### QUOTED PASSAGE
_ _ _

Charlotte Gainsbourg – Rest (Because)
Sung mostly in French, Charlotte Gainsbourg’s new album, Rest, is no simple melancholic melodrama. There’s no bitchin’, cussin’ or swooning; no mumbling oaths or references to languid loss or betrayed consciousness. Instead we find her caught up in a tangle of grief, history and family legacies. It is both personal and intimate, yet cinematic and more oversized than an IMAX screening.
Being the daughter of English actress Jane Birkin and French musical icon/perv/provocateur Serge Gainsbourg Charlotte Gainsbourg never had a chance. With her family constantly in the spotlight, it was never likely that she would grow up to be a bank teller. Even as a young actor, the talent apple never fell far from the tree. She debuted on the silver screen as a precocious adolescent as Catherine Deneuve’s daughter in the film Paroles et musique (1984). Two years later she scooped a César Award (the French Oscar’s) for “Most Promising Actress” for L’effrontée. Since then she’s made dozens of French films and several more for controversial film maker Lars Von Trier.
Her music career also started with some attention when she sung with her father on the song Lemon Incest at the age of 12 and released an album with her father at the age of 15. Since then her releases have been more sporadic, but thanks to her collaborations with Jarvis Cocker, Air and Daft Punk, her album releases have become global events. The 2006 effort 5:55 was largely written by Cocker and the French electro-pop duo Air. And then she topped that one with 2009’s IRM, written and produced by Beck, apparently inspired by Gainsbourg’s 2007 head injury.
Like her father, her albums have been consistently lush, forward-thinking, well-crafted, challenging with their ideology, and pristine in their recording. She moves between simple guitars to overt orchestration as if it was simply an extension of her imagination. And you can’t discount her sexy, breathy, delicate and vulnerable vocals which often sound like a very young Jane Birkin – no surprise really, as all of this is part of the Gainsbourg family trademark.

_ _ _

Say whether each statement agrees with the review of Charlotte Gainsbourg's album Rest, answering yes or no and quoting the words of the review that decide it. 1. Gainsbourg won a César Award for "Most Promising Actress" for L'effrontée. 2. The 2006 album 5:55 was largely written by Beck. 3. Rest is sung mostly in English.

### DATASET EXTRACT

_ _ _

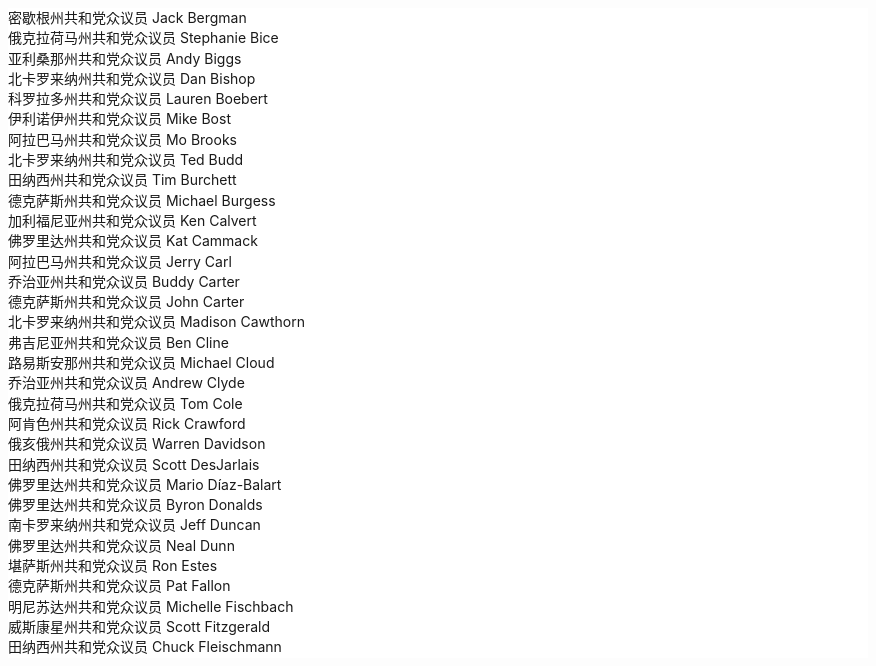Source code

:  密歇根州共和党众议员 Jack Bergman
 <br/>
 俄克拉荷马州共和党众议员 Stephanie Bice
 <br/>
 亚利桑那州共和党众议员 Andy Biggs
 <br/>
 北卡罗来纳州共和党众议员 Dan Bishop
 <br/>
 科罗拉多州共和党众议员 Lauren Boebert
 <br/>
 伊利诺伊州共和党众议员 Mike Bost
 <br/>
 阿拉巴马州共和党众议员 Mo Brooks
 <br/>
 北卡罗来纳州共和党众议员 Ted Budd
 <br/>
 田纳西州共和党众议员 Tim Burchett
 <br/>
 德克萨斯州共和党众议员 Michael Burgess
 <br/>
 加利福尼亚州共和党众议员 Ken Calvert
 <br/>
 佛罗里达州共和党众议员 Kat Cammack
 <br/>
 阿拉巴马州共和党众议员 Jerry Carl
 <br/>
 乔治亚州共和党众议员 Buddy Carter
 <br/>
 德克萨斯州共和党众议员 John Carter
 <br/>
 北卡罗来纳州共和党众议员 Madison Cawthorn
 <br/>
 弗吉尼亚州共和党众议员 Ben Cline
 <br/>
 路易斯安那州共和党众议员 Michael Cloud
 <br/>
 乔治亚州共和党众议员 Andrew Clyde
 <br/>
 俄克拉荷马州共和党众议员 Tom Cole
 <br/>
 阿肯色州共和党众议员 Rick Crawford
 <br/>
 俄亥俄州共和党众议员 Warren Davidson
 <br/>
 田纳西州共和党众议员 Scott DesJarlais
 <br/>
 佛罗里达州共和党众议员 Mario Díaz-Balart
 <br/>
 佛罗里达州共和党众议员 Byron Donalds
 <br/>
 南卡罗来纳州共和党众议员 Jeff Duncan
 <br/>
 佛罗里达州共和党众议员 Neal Dunn
 <br/>
 堪萨斯州共和党众议员 Ron Estes
 <br/>
 德克萨斯州共和党众议员 Pat Fallon
 <br/>
 明尼苏达州共和党众议员 Michelle Fischbach
 <br/>
 威斯康星州共和党众议员 Scott Fitzgerald
 <br/>
 田纳西州共和党众议员 Chuck Fleischmann
 <br/>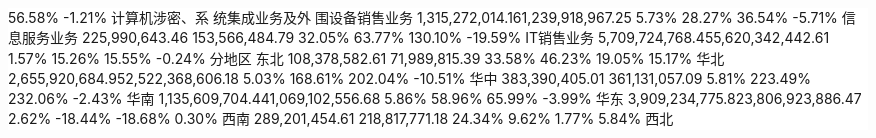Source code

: 56.58%
-1.21%
计算机涉密、系
统集成业务及外
围设备销售业务
1,315,272,014.161,239,918,967.25
5.73%
28.27%
36.54%
-5.71%
信息服务业务
225,990,643.46
153,566,484.79
32.05%
63.77%
130.10%
-19.59%
IT销售业务
5,709,724,768.455,620,342,442.61
1.57%
15.26%
15.55%
-0.24%
分地区
东北
108,378,582.61
71,989,815.39
33.58%
46.23%
19.05%
15.17%
华北
2,655,920,684.952,522,368,606.18
5.03%
168.61%
202.04%
-10.51%
华中
383,390,405.01
361,131,057.09
5.81%
223.49%
232.06%
-2.43%
华南
1,135,609,704.441,069,102,556.68
5.86%
58.96%
65.99%
-3.99%
华东
3,909,234,775.823,806,923,886.47
2.62%
-18.44%
-18.68%
0.30%
西南
289,201,454.61
218,817,771.18
24.34%
9.62%
1.77%
5.84%
西北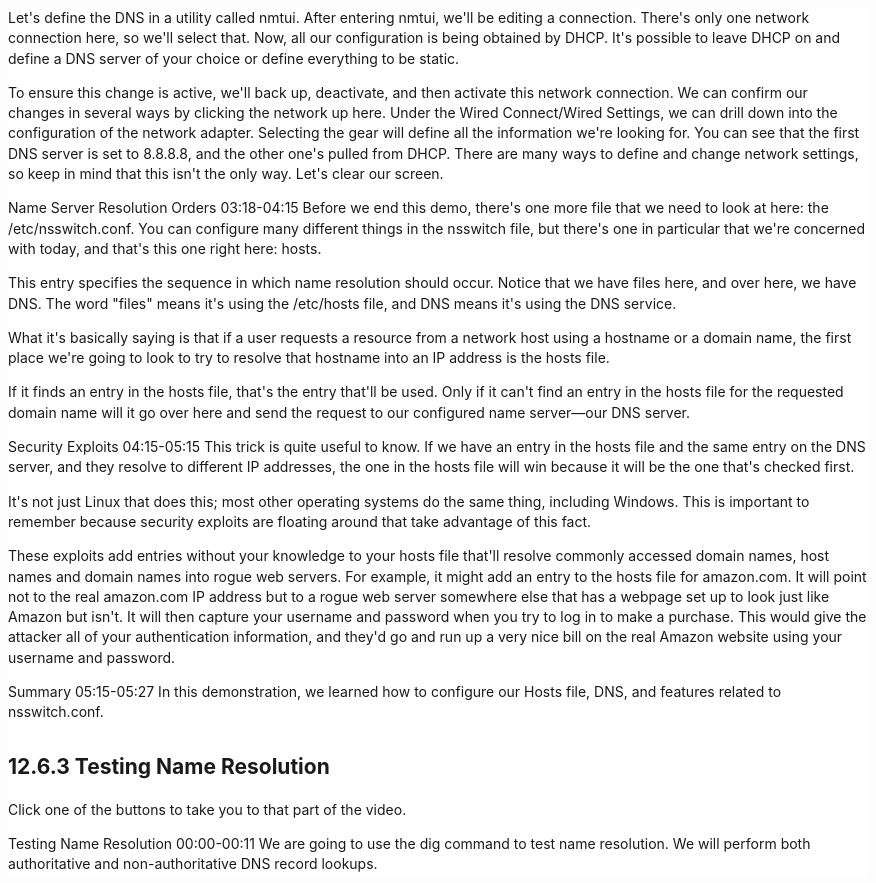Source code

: Let's define the DNS in a utility called nmtui. After entering nmtui, we'll be editing a connection. There's only one network connection here, so we'll select that. Now, all our configuration is being obtained by DHCP. It's possible to leave DHCP on and define a DNS server of your choice or define everything to be static.

To ensure this change is active, we'll back up, deactivate, and then activate this network connection. We can confirm our changes in several ways by clicking the network up here. Under the Wired Connect/Wired Settings, we can drill down into the configuration of the network adapter. Selecting the gear will define all the information we're looking for. You can see that the first DNS server is set to 8.8.8.8, and the other one's pulled from DHCP. There are many ways to define and change network settings, so keep in mind that this isn't the only way. Let's clear our screen.

Name Server Resolution Orders 03:18-04:15
Before we end this demo, there's one more file that we need to look at here: the /etc/nsswitch.conf. You can configure many different things in the nsswitch file, but there's one in particular that we're concerned with today, and that's this one right here: hosts.

This entry specifies the sequence in which name resolution should occur. Notice that we have files here, and over here, we have DNS. The word "files" means it's using the /etc/hosts file, and DNS means it's using the DNS service.

What it's basically saying is that if a user requests a resource from a network host using a hostname or a domain name, the first place we're going to look to try to resolve that hostname into an IP address is the hosts file.

If it finds an entry in the hosts file, that's the entry that'll be used. Only if it can't find an entry in the hosts file for the requested domain name will it go over here and send the request to our configured name server—our DNS server.

Security Exploits 04:15-05:15
This trick is quite useful to know. If we have an entry in the hosts file and the same entry on the DNS server, and they resolve to different IP addresses, the one in the hosts file will win because it will be the one that's checked first.

It's not just Linux that does this; most other operating systems do the same thing, including Windows. This is important to remember because security exploits are floating around that take advantage of this fact.

These exploits add entries without your knowledge to your hosts file that'll resolve commonly accessed domain names, host names and domain names into rogue web servers. For example, it might add an entry to the hosts file for amazon.com. It will point not to the real amazon.com IP address but to a rogue web server somewhere else that has a webpage set up to look just like Amazon but isn't. It will then capture your username and password when you try to log in to make a purchase. This would give the attacker all of your authentication information, and they'd go and run up a very nice bill on the real Amazon website using your username and password.

Summary 05:15-05:27
In this demonstration, we learned how to configure our Hosts file, DNS, and features related to nsswitch.conf.

## 12.6.3 Testing Name Resolution

Click one of the buttons to take you to that part of the video.

Testing Name Resolution 00:00-00:11
We are going to use the dig command to test name resolution. We will perform both authoritative and non-authoritative DNS record lookups.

_ _ _

### PROBLEM SOLUTION
1. Yes: "Two years later she scooped a César Award (the French Oscar’s) for “Most Promising Actress” for L’effrontée."
2. No: "The 2006 effort 5:55 was largely written by Cocker and the French electro-pop duo Air."
3. No: "Sung mostly in French, Charlotte Gainsbourg’s new album, Rest, is no simple melancholic melodrama."